Be proactive and make intelligent investing decisions while at the same time avoiding the temptation to do things that have not historically worked. It can be that simple.
We will offer four ideas on how to construct a profitable investment portfolio. Our question to you is: Are you currently doing all you can to manage your investment portfolio or should you be making some adjustments?
- Asset Allocation. The most important single decision you can make is having the correct asset allocation. Asset allocation means how you diversify your investments among the various investment categories, most notably between stocks and bonds.
Research has shown that in excess of 90 per cent of the volatility of your investments can be attributed to asset allocation. Asset allocation is the single most important variable that will determine your return on investment.
- Asset Location. After the key asset allocation decision has been made, it is important to decide in which account each investment should be held. That is referred to as asset location.
For example, if you own stocks, or mutual funds that invest in stocks, it is likely better that these investments be held in your open, non-registered investment account. The reason is taxation on dividend income from Canadian corporations or capital gains on any investment receive preferential tax treatment and these benefits are best used in your open account, which is subject to tax.
Any bond investments or other securities that pay interest income are better held in your registered account. Either a Registered Retirement Savings Plan or Registered Retirement Income Fund.
Interest income does not have any income tax benefits similar to Canadian dividends or capital gains and that is the reason it is best to earn interest income in your registered account. Interest income, or any investment income, is not taxed while the funds continue to be held in a registered account.
The best account for many investors is the Tax-Free Savings Account. Investments held within a TFSA are exempt from income tax while they are held within the account. Unlike registered accounts there is no income tax due when the funds are withdrawn.
Most investors with a long-term perspective should own equity investments within their TFSA.
- Diversification. The single best way to add safety to your investment portfolio is with diversification. Diversification is something you do because you are not able to predict the future and want to reduce investment risk by spreading that risk over many different investments.
Many investors have their favourite securities and become familiar with them. Sometimes familiarity is a motivation to invest in something that is understood.
Whether you understand a security or not, the simple truth is you have no way of knowing how it will perform. Diversification is the best way to manage risk.
- Low Cost. It pays to understand how much your investments are costing. This is particularly true with mutual funds that are the investment vehicle of choice for most Canadians.
The average cost of Canadian mutual funds is about 2.4 per cent. That is the amount of the Management Expense Ratio, commonly referred to as the MER, which is paid every year.

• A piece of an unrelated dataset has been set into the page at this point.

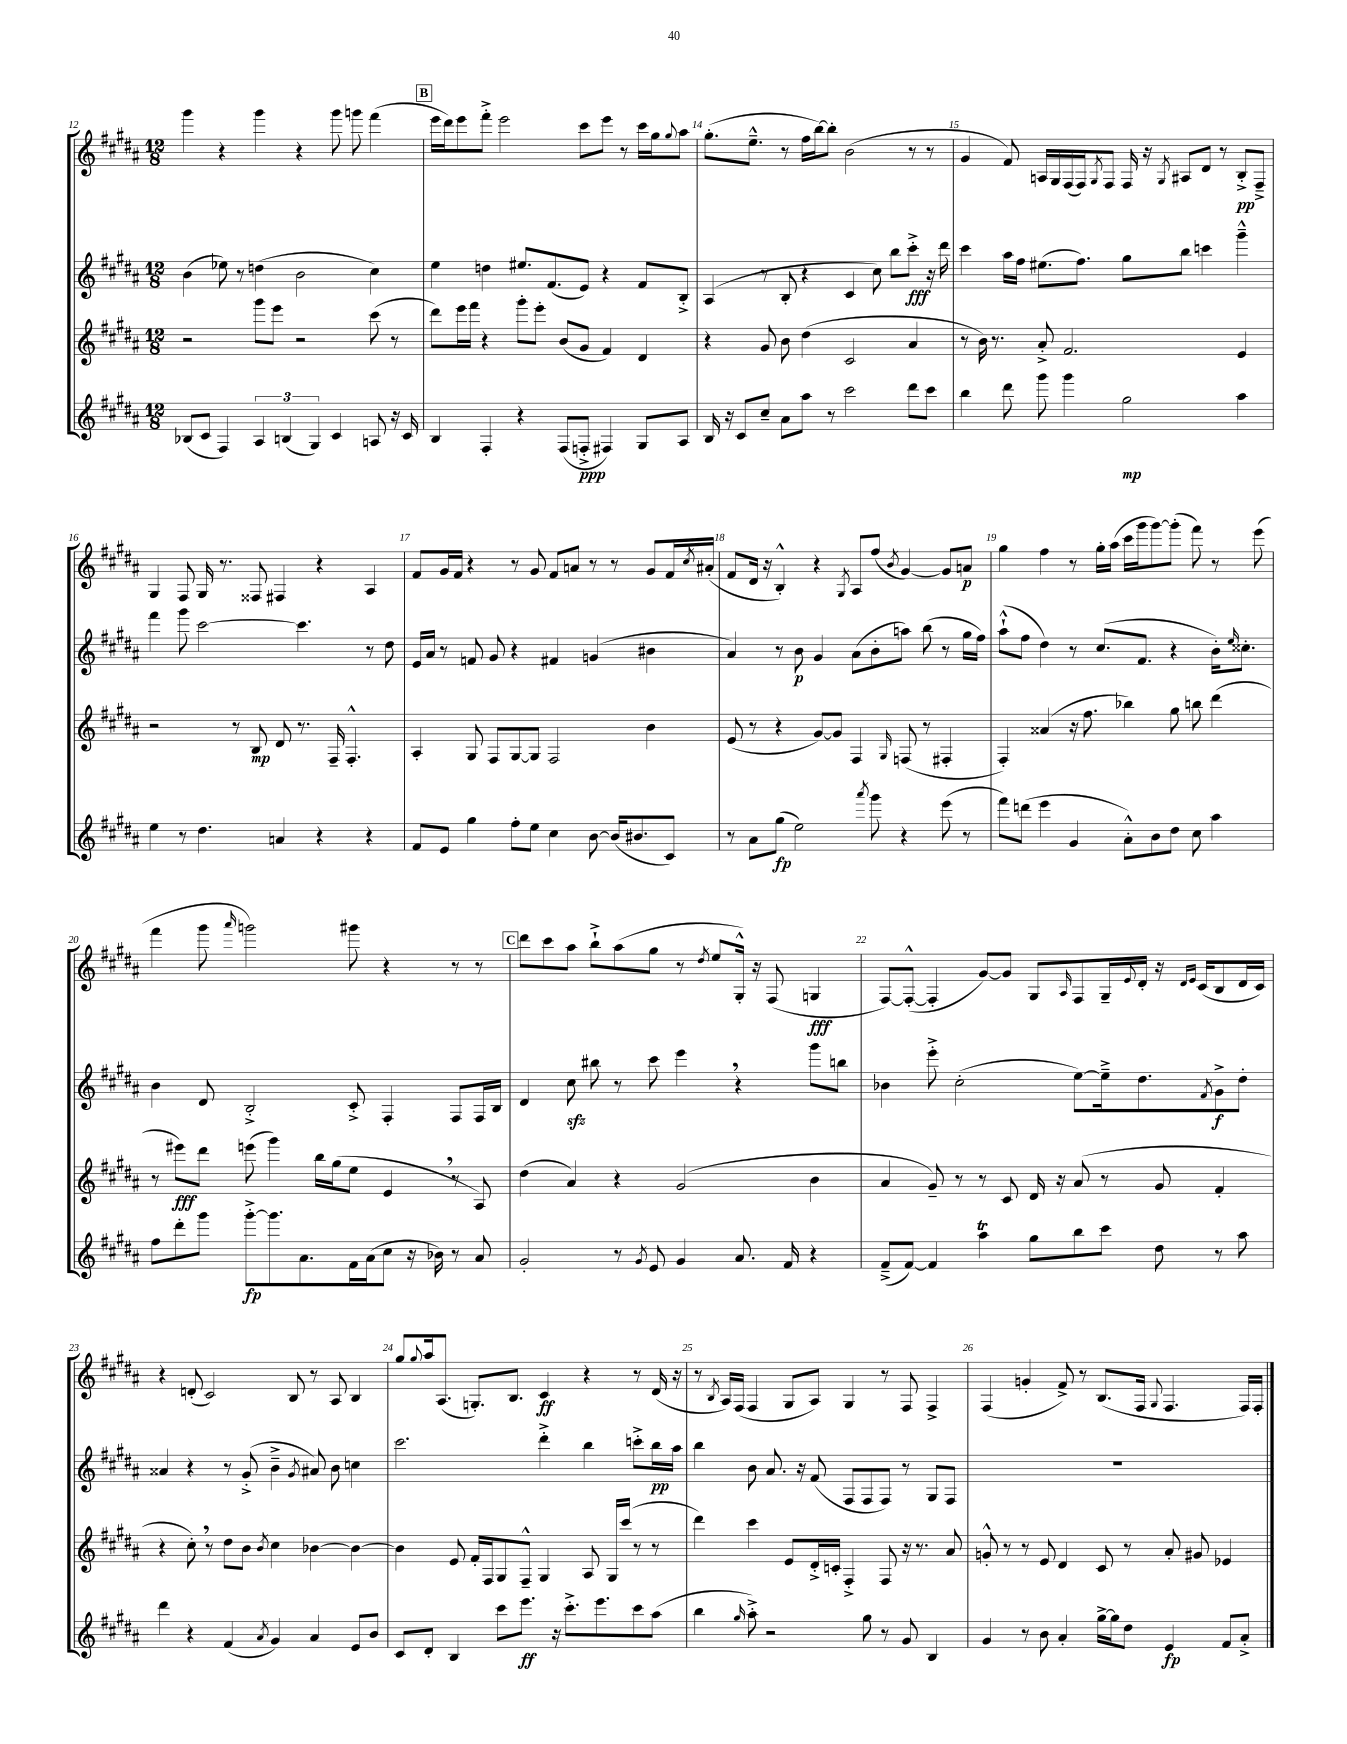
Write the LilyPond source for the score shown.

The cost of owning a Canadian mutual fund is largely unchanged over the past many decades, despite the increased popularity and hundreds of millions of dollars flowing into this lucrative market. Investors who can be cost-conscious in other aspects of their lives tend to overlook the high cost of owning mutual funds.
Studies show that there is a direct correlation between high mutual fund costs and low fund performance. Mutual funds with lower costs do better than their rivals that are more expensively priced.
Our recommendation is to invest wisely. Follow these four simple strategies and we hope this will help you achieve good investing results.